Clause 16 - Short title, commencement and extent
Community Care (Delayed Discharges etc.) Bill
4:45 pm

Mr Simon Burns (West Chelmsford, Conservative)
I beg to move amendment No. 7, in
clause 16, page 8, line 38, after 'appoint', insert 'at the end of the period of at least 12 months beginning with the day on which it is passed'.
I shall be brief and hasty. The current provisions typify the problems that guillotine motions pose for the Opposition and Parliament. In due course, I shall explain why the amendment is crucial. First, however, let me say that we are 10 minutes from the final guillotine in this Committee, and it still remains to be seen whether any Labour Members will make a contribution at this late stage. The problem, however, is that we simply do not have enough time to discuss this fundamental issue.
Clause 16 deals with the Bill's short title and commencement. The Opposition are against part 1 root and branch. It introduces fines for local authorities, although the Minister has done her best to call those fines ''reimbursements'' and ''incentives'', among other things. Sadly, the Secretary of State totally undercut and undermined her position in his statement on NHS resources on the Floor of the House yesterday when, as is recorded in column 282 of Hansard, in answer to the hon. Member for Sutton and Cheam he used the phrase ''On paying fines''. There can be no clearer message to the House or local authorities that authorities are in the Government's firing line for penalisation through fines, frequently through no fault of their own. That is why Opposition Members believe that the Bill is being rushed through Parliament and on to the statute book using guillotines, and without proper scrutiny.
As a sop to some of his Back Benchers, the Secretary of State announced to the House on Second Reading that local authorities would receive £100 million a year over three years. In effect, the Government are taking money from the NHS and giving it to local authorities to pay the fines that they expect them to incur—they are taking from Peter to pay Paul. However, they Hohohey did not even get that right. They have provided £100 million, but local authorities calculate that they will have pay fines of £180 million in the first year—that projection is based on just over 50 per cent. of authorities. That coincides with the Government's estimate in the financial impact assessment of the cost of delayed discharges to the
NHS, although I understand that the two figures relate to different issues.
The £100 million will not solve the problem that the Secretary of State hopes it will.

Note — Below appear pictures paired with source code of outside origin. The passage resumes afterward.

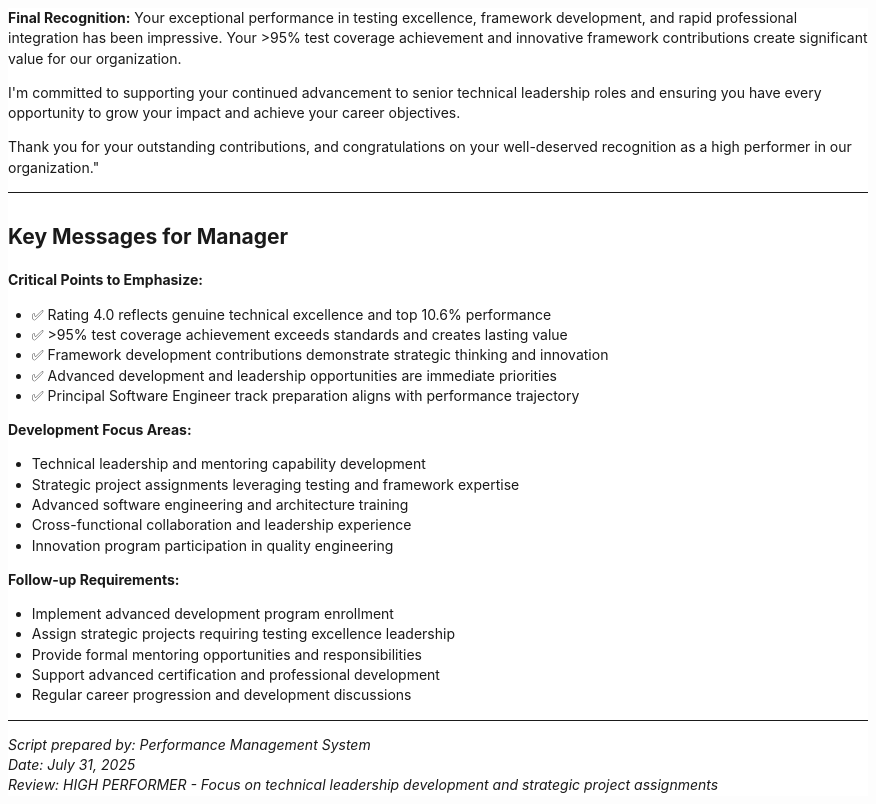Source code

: **Final Recognition:**
Your exceptional performance in testing excellence, framework development, and rapid professional integration has been impressive. Your >95% test coverage achievement and innovative framework contributions create significant value for our organization.

I'm committed to supporting your continued advancement to senior technical leadership roles and ensuring you have every opportunity to grow your impact and achieve your career objectives.

Thank you for your outstanding contributions, and congratulations on your well-deserved recognition as a high performer in our organization."

---

## Key Messages for Manager

**Critical Points to Emphasize:**
- ✅ Rating 4.0 reflects genuine technical excellence and top 10.6% performance
- ✅ >95% test coverage achievement exceeds standards and creates lasting value
- ✅ Framework development contributions demonstrate strategic thinking and innovation
- ✅ Advanced development and leadership opportunities are immediate priorities
- ✅ Principal Software Engineer track preparation aligns with performance trajectory

**Development Focus Areas:**
- Technical leadership and mentoring capability development
- Strategic project assignments leveraging testing and framework expertise
- Advanced software engineering and architecture training
- Cross-functional collaboration and leadership experience
- Innovation program participation in quality engineering

**Follow-up Requirements:**
- Implement advanced development program enrollment
- Assign strategic projects requiring testing excellence leadership
- Provide formal mentoring opportunities and responsibilities
- Support advanced certification and professional development
- Regular career progression and development discussions

---

*Script prepared by: Performance Management System*  
*Date: July 31, 2025*  
*Review: HIGH PERFORMER - Focus on technical leadership development and strategic project assignments*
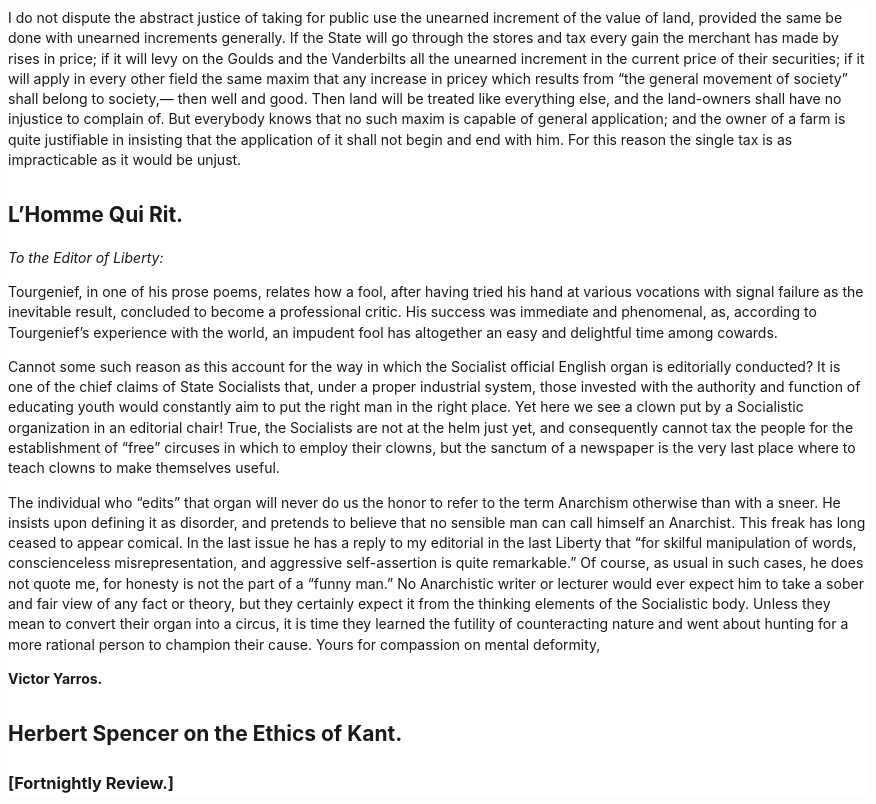 I do not dispute the abstract justice of taking for public use the unearned increment of the value of land, provided the same be done with unearned increments generally. If the State will go through the stores and tax every gain the merchant has made by rises in price; if it will levy on the Goulds and the Vanderbilts all the unearned increment in the current price of their securities; if it will apply in every other field the same maxim that any increase in pricey which results from “the general movement of society” shall belong to society,— then well and good. Then land will be treated like everything else, and the land-owners shall have no injustice to complain of. But everybody knows that no such maxim is capable of general application; and the owner of a farm is quite justifiable in insisting that the application of it shall not begin and end with him. For this reason the single tax is as impracticable as it would be unjust.

## L’Homme Qui Rit.

*To the Editor of Liberty:*

Tourgenief, in one of his prose poems, relates how a fool, after having tried his hand at various vocations with signal failure as the inevitable result, concluded to become a professional critic. His success was immediate and phenomenal, as, according to Tourgenief’s experience with the world, an impudent fool has altogether an easy and delightful time among cowards.

Cannot some such reason as this account for the way in which the Socialist official English organ is editorially conducted? It is one of the chief claims of State Socialists that, under a proper industrial system, those invested with the authority and function of educating youth would constantly aim to put the right man in the right place. Yet here we see a clown put by a Socialistic organization in an editorial chair! True, the Socialists are not at the helm just yet, and consequently cannot tax the people for the establishment of “free” circuses in which to employ their clowns, but the sanctum of a newspaper is the very last place where to teach clowns to make themselves useful.

The individual who “edits” that organ will never do us the honor to refer to the term Anarchism otherwise than with a sneer. He insists upon defining it as disorder, and pretends to believe that no sensible man can call himself an Anarchist. This freak has long ceased to appear comical. In the last issue he has a reply to my editorial in the last Liberty that “for skilful manipulation of words, conscienceless misrepresentation, and aggressive self-assertion is quite remarkable.” Of course, as usual in such cases, he does not quote me, for honesty is not the part of a “funny man.” No Anarchistic writer or lecturer would ever expect him to take a sober and fair view of any fact or theory, but they certainly expect it from the thinking elements of the Socialistic body. Unless they mean to convert their organ into a circus, it is time they learned the futility of counteracting nature and went about hunting for a more rational person to champion their cause. Yours for compassion on mental deformity,

**Victor Yarros.**

## Herbert Spencer on the Ethics of Kant.

### [Fortnightly Review.]
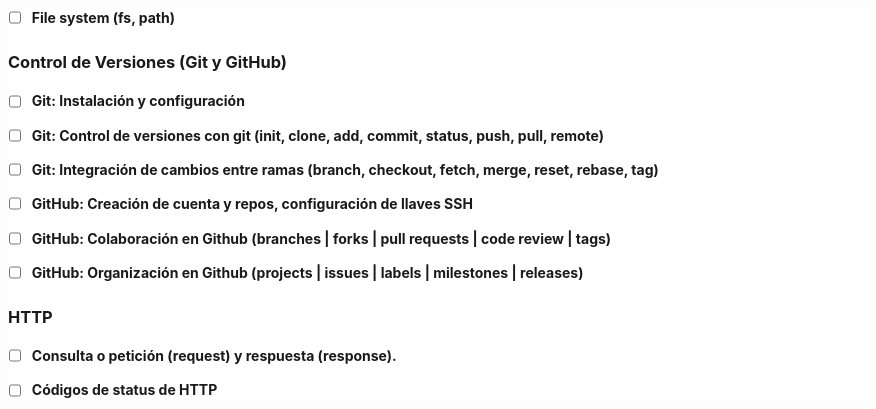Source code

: - [ ] **File system (fs, path)**


### Control de Versiones (Git y GitHub)

- [ ] **Git: Instalación y configuración**

- [ ] **Git: Control de versiones con git (init, clone, add, commit, status, push, pull, remote)**

- [ ] **Git: Integración de cambios entre ramas (branch, checkout, fetch, merge, reset, rebase, tag)**

- [ ] **GitHub: Creación de cuenta y repos, configuración de llaves SSH**

- [ ] **GitHub: Colaboración en Github (branches | forks | pull requests | code review | tags)**

- [ ] **GitHub: Organización en Github (projects | issues | labels | milestones | releases)**

### HTTP

- [ ] **Consulta o petición (request) y respuesta (response).**

- [ ] **Códigos de status de HTTP**

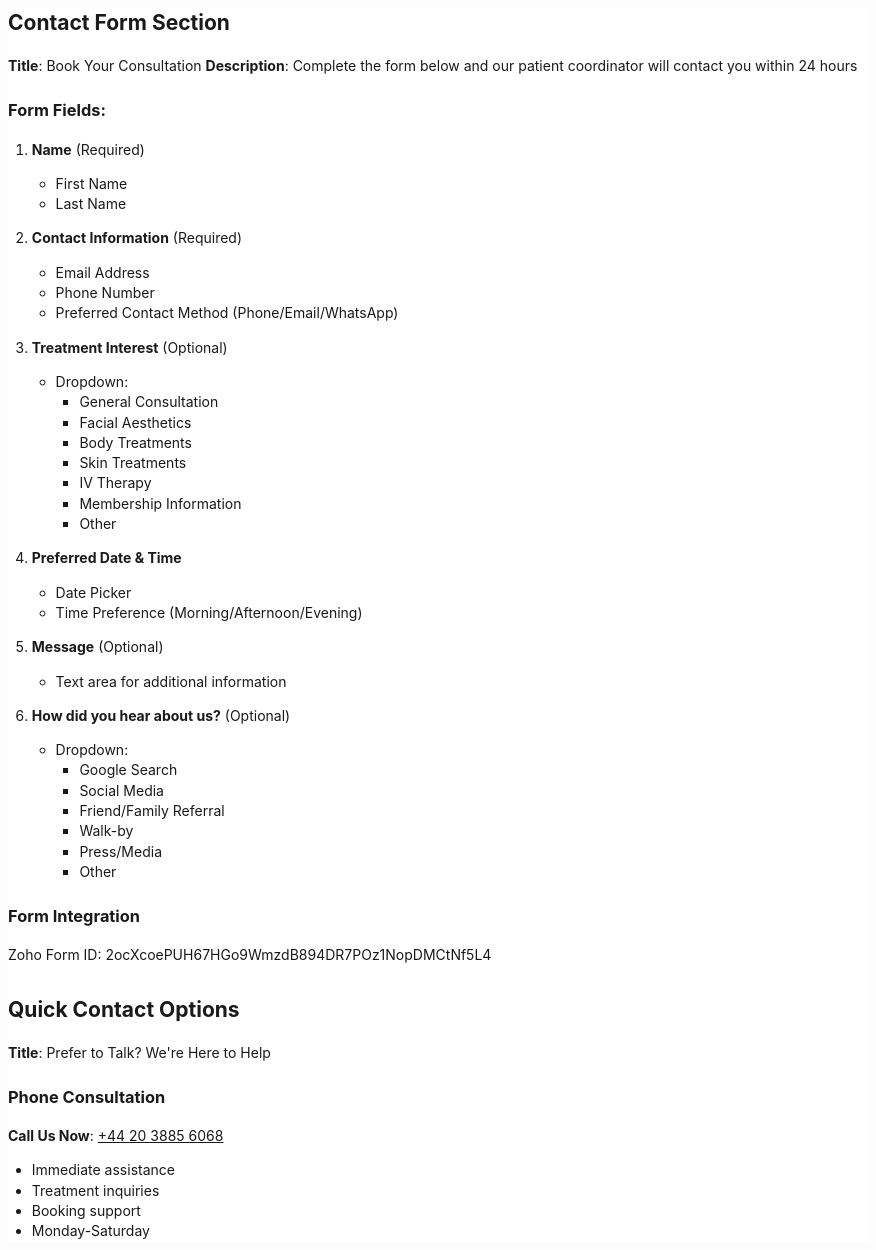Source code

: ## Contact Form Section
**Title**: Book Your Consultation
**Description**: Complete the form below and our patient coordinator will contact you within 24 hours

### Form Fields:
1. **Name** (Required)
   - First Name
   - Last Name

2. **Contact Information** (Required)
   - Email Address
   - Phone Number
   - Preferred Contact Method (Phone/Email/WhatsApp)

3. **Treatment Interest** (Optional)
   - Dropdown: 
     - General Consultation
     - Facial Aesthetics
     - Body Treatments
     - Skin Treatments
     - IV Therapy
     - Membership Information
     - Other

4. **Preferred Date & Time**
   - Date Picker
   - Time Preference (Morning/Afternoon/Evening)

5. **Message** (Optional)
   - Text area for additional information

6. **How did you hear about us?** (Optional)
   - Dropdown:
     - Google Search
     - Social Media
     - Friend/Family Referral
     - Walk-by
     - Press/Media
     - Other

### Form Integration
Zoho Form ID: 2ocXcoePUH67HGo9WmzdB894DR7POz1NopDMCtNf5L4

## Quick Contact Options
**Title**: Prefer to Talk? We're Here to Help

### Phone Consultation
**Call Us Now**: [+44 20 3885 6068](tel:+442038856068)
- Immediate assistance
- Treatment inquiries
- Booking support
- Monday-Saturday
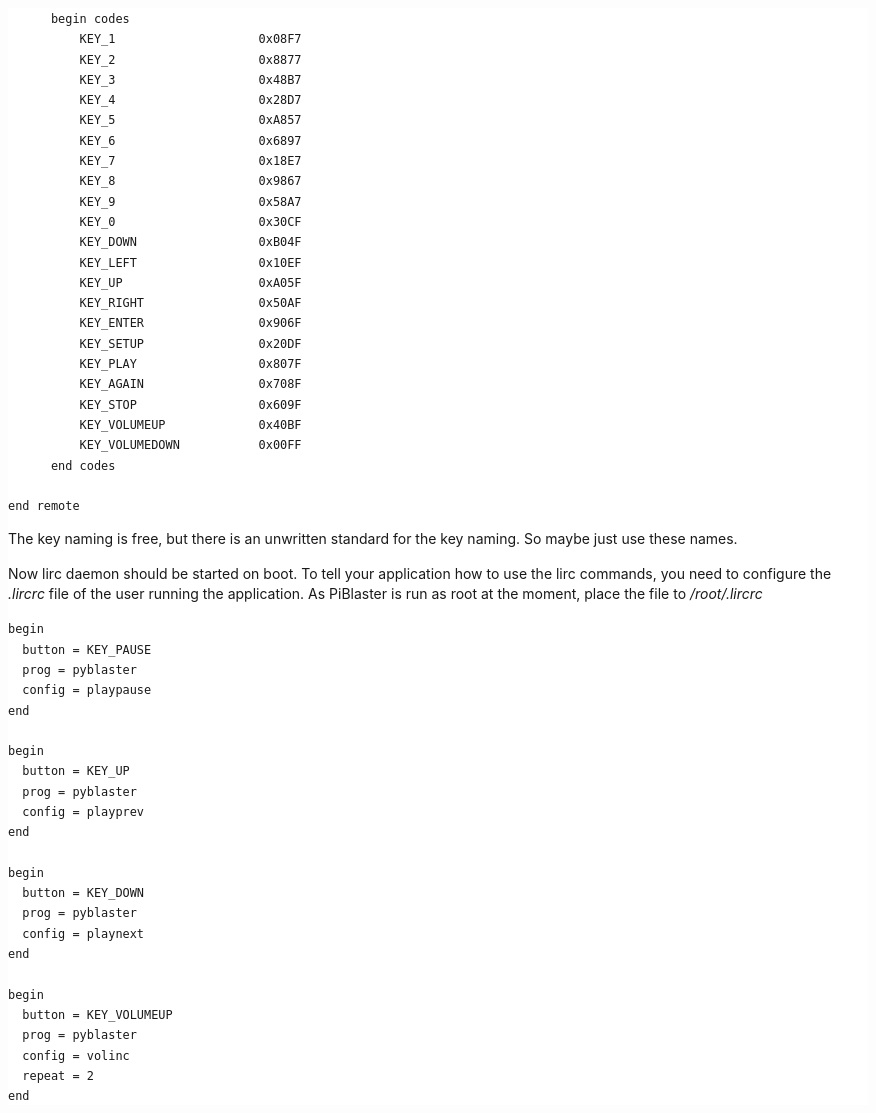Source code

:           begin codes
              KEY_1                    0x08F7
              KEY_2                    0x8877
              KEY_3                    0x48B7
              KEY_4                    0x28D7
              KEY_5                    0xA857
              KEY_6                    0x6897
              KEY_7                    0x18E7
              KEY_8                    0x9867
              KEY_9                    0x58A7
              KEY_0                    0x30CF
              KEY_DOWN                 0xB04F
              KEY_LEFT                 0x10EF
              KEY_UP                   0xA05F
              KEY_RIGHT                0x50AF
              KEY_ENTER                0x906F
              KEY_SETUP                0x20DF
              KEY_PLAY                 0x807F
              KEY_AGAIN                0x708F
              KEY_STOP                 0x609F
              KEY_VOLUMEUP             0x40BF
              KEY_VOLUMEDOWN           0x00FF
          end codes

    end remote

The key naming is free, but there is an unwritten standard for the key
naming. So maybe just use these names.

Now lirc daemon should be started on boot.
To tell your application how to use the lirc commands, you need to configure
the *.lircrc* file of the user running the application.
As PiBlaster is run as root at the moment, place the file to */root/.lircrc*

    begin
      button = KEY_PAUSE
      prog = pyblaster
      config = playpause
    end

    begin
      button = KEY_UP
      prog = pyblaster
      config = playprev
    end

    begin
      button = KEY_DOWN
      prog = pyblaster
      config = playnext
    end

    begin
      button = KEY_VOLUMEUP
      prog = pyblaster
      config = volinc
      repeat = 2
    end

It also represents a missed opportunity. It would surely be far better to use the money to improve and enhance services, rather than to enable authorities to pay their fines. Furthermore, the money will be paid from the beginning of the next financial year, in April 2003. If the Government have their way, however, that will be when the Bill comes into force. I assume that they expect it to be on the statute book by the beginning of the next financial year.
It would be infinitely better, more sensible and more pragmatic, however, if, as amendment No. 7 suggests, the implementation and commencement of the Bill—if we must have it—were delayed by one year, but the local authorities got the £100 million from 1 April 2003. They would then have a year in which to use that money to invest—a favourite buzz word of the Minister's—improve and enhance the services to minimise and further reduce the delayed discharge numbers, and another year in which to strengthen the partnerships between local authorities and the NHS.